■ **QUOTED TEXT**:
------------------------------------------------------------
This interest in the natural sciences lasted throughout their lives, and in 1811 they were joining together at Monticello to observe an annular eclipse of the sun. Due to a current political crisis, President Madison's Secretary of State, James Monroe, had suggested "a doubt of the propriety of your making a visit at this time to this neighbourhood," as it could be interpreted that Madison was conferring with Jefferson on governmental matters.24 Madison chose not to forego his regular visit to Monticello, and responded to Monroe, "I shall therefore yield to the feelings of personal esteem & friendship; and abide whatever may ensue."25 An account of the viewing of the eclipse was recorded by Jefferson in a letter to fellow American Philosophical Society member Henry A.S. Dearborn: "I used myself an Equatorial telescope, & was aided by a friend, who happened to be with me, and observed thro' an achromatic telescope of Dollond's."26 Jefferson did not name Madison specifically, perhaps due to Monroe's worry over the timeliness of the visit, but in a letter written two days after the viewing to Joseph Dougherty on another matter, he did confirm that the President and his secretary, Edward Coles, had been at Monticello.
------------------------------------------------------------
■ **MATERIAL SUPPLIED**:
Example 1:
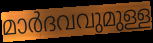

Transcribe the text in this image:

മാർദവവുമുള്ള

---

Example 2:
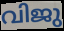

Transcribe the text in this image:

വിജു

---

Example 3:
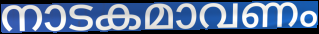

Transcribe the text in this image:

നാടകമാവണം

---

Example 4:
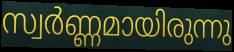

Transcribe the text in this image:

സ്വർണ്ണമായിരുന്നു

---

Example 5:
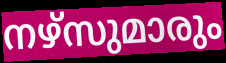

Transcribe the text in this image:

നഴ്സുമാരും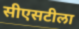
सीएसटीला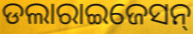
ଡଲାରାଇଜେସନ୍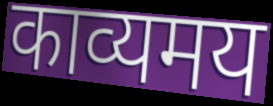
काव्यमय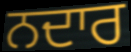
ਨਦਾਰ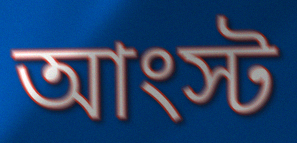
------------------------------------------------------------
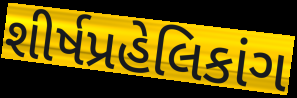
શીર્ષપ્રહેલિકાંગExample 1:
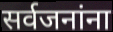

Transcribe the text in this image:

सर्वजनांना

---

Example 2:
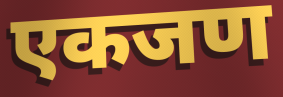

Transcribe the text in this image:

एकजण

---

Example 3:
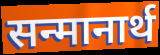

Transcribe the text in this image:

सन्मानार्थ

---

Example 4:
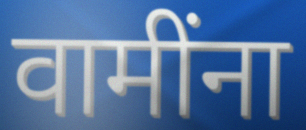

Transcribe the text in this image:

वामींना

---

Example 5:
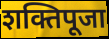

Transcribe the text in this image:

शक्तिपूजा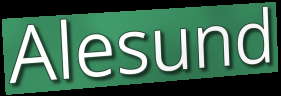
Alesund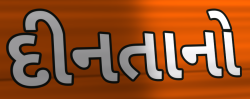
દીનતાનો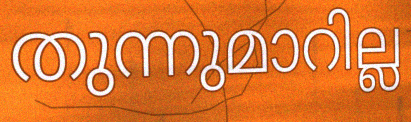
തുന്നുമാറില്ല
------------------------------------------------------------
■ **AIM 1**:
Please list the people who, according to the passage about the 1811 eclipse, were at Monticello for it.
■ **AIM 2**:
In the passage about the 1811 eclipse, what telescope did Jefferson use himself?
■ **AIM 3**:
Pick up the passage about the 1811 eclipse after its final sentence and keep writing.

■ **OUTPUT 1**:
Thomas Jefferson, President James Madison, and Edward Coles, Madison's secretary.

■ **OUTPUT 2**:
An Equatorial telescope.

■ **OUTPUT 3**:
Jefferson and Madison were on equal footing in areas of political philosophy and science, but on questions of architecture, Madison deferred to Jefferson. Madison seemed to find architecture interesting and occupied himself as a typical "gentleman architect" in the renovation of his own home, but never developed the passion that Jefferson expressed for architecture. Unlike Jefferson, Madison was not building from the ground up. The original mansion on the Madison estate in Orange County was built by James Madison, Sr., between 1755 and about 1765; however, during his lifetime, Madison did extensively enlarge and renovate the house begun by his father. The renovations began in the 1790s after Madison's marriage to Dolley Payne Todd. During the renovations, Madison relied on Jefferson for advice and assistance in procuring materials, and even purchased nails from Monticello's nailery. These initial renovations allowed the house at Montpelier to be comfortably divided among Madison's new family: his parents, his wife Dolley, her son Payne, and her sister Anna.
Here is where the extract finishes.